The fluorometric enzymatic assay used in the current study is a simple and efficient means of quantifying the amount of cholesterol and cholesteryl esters extracted from ex vivo contact lenses and has been used in previous studies.25,26 Moreover, the methodology used to extract lipids using the solvents chloroform and methanol is similar to that reported by Jones et al.2 and Zhao et al.,9 in which 1:1 chloroform/methanol had extraction efficiencies ranging from 73 to 95%. Although the efficiency of these solvents across a broad range of contact lens materials has not been determined, the dual-extraction protocol is regarded as optimal for the extraction of cholesterol from contact lenses, increasing the extraction efficiency over a one-step extraction protocol.25 Differences in solvent efficiency may have contributed to differences in the amounts of cholesterol extracted from the different lens types.
One important limitation of this study design is that, although habitual lens wearers used their habitual multipurpose solutions, the study was not designed to ensure that the types of lens care products used were uniform among groups, although variations among groups were minimal (Appendix Figure A1, available at https://links.lww.com/OPX/A453). Although the aim of this study was to compare total cholesterol sorption with lenses and lens care solutions that did and did not contain polyoxyethylene-polyoxybutylene, differences among the various habitual lens care solutions used may have influenced the results. In addition, this study was not designed to determine the differences in total cholesterol sorption between lotrafilcon B lenses and lotrafilcon B lenses packaged in blister solution containing polyoxyethylene-polyoxybutylene and cared for with polyoxyethylene-polyoxybutylene–containing lens care solutions. Further research is needed to determine the direct effect of polyoxyethylene-polyoxybutylene on lipid uptake by lotrafilcon B lenses.

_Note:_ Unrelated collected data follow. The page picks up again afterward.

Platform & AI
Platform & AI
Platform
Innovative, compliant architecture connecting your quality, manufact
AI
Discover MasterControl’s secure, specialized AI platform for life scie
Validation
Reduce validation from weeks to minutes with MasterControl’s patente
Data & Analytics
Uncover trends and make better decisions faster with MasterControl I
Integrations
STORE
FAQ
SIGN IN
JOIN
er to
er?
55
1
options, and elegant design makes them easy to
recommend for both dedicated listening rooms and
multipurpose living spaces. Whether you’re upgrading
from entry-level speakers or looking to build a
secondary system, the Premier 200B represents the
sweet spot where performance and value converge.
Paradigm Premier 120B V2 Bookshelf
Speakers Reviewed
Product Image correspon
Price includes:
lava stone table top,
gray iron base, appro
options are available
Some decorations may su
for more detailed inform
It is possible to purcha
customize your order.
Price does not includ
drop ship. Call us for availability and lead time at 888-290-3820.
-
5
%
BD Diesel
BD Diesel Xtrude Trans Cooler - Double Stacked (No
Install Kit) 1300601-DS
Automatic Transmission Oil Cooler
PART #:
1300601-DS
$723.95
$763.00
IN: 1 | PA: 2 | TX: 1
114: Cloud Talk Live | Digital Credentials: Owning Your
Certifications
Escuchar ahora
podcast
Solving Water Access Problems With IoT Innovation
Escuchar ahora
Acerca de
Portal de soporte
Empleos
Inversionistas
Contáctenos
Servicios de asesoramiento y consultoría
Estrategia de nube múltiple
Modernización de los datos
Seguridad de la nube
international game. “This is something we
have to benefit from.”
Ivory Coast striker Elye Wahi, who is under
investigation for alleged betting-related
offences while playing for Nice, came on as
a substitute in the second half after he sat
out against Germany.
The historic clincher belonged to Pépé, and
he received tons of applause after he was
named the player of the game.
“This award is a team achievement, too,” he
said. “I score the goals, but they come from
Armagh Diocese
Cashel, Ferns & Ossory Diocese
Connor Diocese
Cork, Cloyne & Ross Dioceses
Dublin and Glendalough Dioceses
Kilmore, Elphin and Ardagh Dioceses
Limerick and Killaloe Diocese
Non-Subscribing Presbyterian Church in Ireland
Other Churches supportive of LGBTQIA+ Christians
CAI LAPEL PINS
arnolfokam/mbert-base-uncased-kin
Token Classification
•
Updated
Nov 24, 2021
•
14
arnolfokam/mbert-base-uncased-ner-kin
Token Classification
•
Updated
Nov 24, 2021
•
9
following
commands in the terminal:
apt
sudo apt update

Previous clinical trials have shown that the surface technology used in lotrafilcon B contact lenses defends against lipid deposits for up to 30 days of wear.9,25,26 Similarly, in this study, lotrafilcon B contact lenses packaged in solution containing polyoxyethylene-polyoxybutylene and used with the polyoxyethylene-polyoxybutylene–containing lens care solutions CLEAR CARE PLUS with HydraGlyde and OPTI-FREE PUREMOIST resulted in lower cholesterol sorption compared with any of the habitual silicone hydrogel and habitual multipurpose solution regimens in this study. The addition of polyoxyethylene-polyoxybutylene to lens packaging and lens care solutions to enhance the sustained wettability of lenses did not have a negative effect on cholesterol uptake by lotrafilcon B lenses. However, further ex vivo research is necessary to understand the direct impact of polyoxyethylene-polyoxybutylene on lipid deposition.